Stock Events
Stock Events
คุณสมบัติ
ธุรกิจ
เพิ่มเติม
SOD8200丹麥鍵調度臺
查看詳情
---
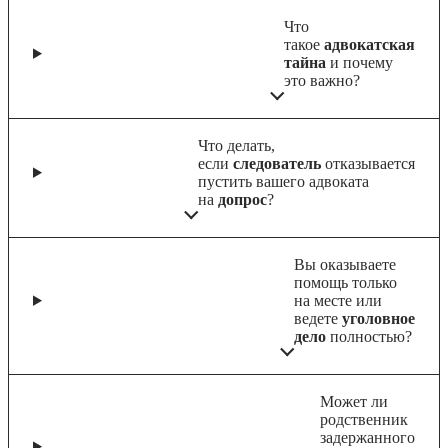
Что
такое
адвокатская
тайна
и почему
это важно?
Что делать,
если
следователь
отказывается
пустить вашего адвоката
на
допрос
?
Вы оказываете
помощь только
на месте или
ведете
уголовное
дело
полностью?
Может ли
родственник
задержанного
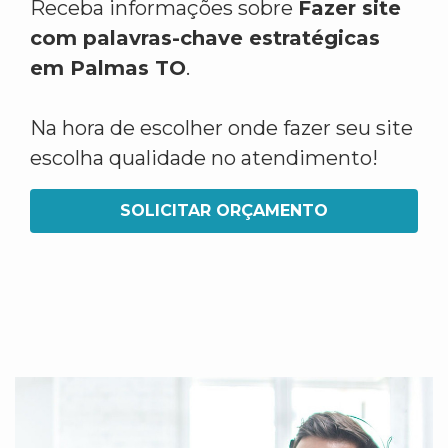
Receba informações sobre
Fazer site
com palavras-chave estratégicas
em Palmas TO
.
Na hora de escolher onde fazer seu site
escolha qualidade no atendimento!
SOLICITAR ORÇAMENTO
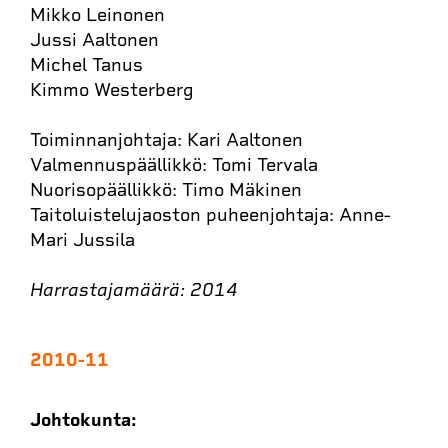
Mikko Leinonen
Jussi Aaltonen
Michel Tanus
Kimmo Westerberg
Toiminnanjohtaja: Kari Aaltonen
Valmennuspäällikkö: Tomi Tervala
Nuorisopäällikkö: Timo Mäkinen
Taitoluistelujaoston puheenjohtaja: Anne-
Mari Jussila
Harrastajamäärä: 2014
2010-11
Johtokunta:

### Exercise aim:
Scan the material above and determine how many lines include the word "site"; report only the number.

### Answer to this problem:
2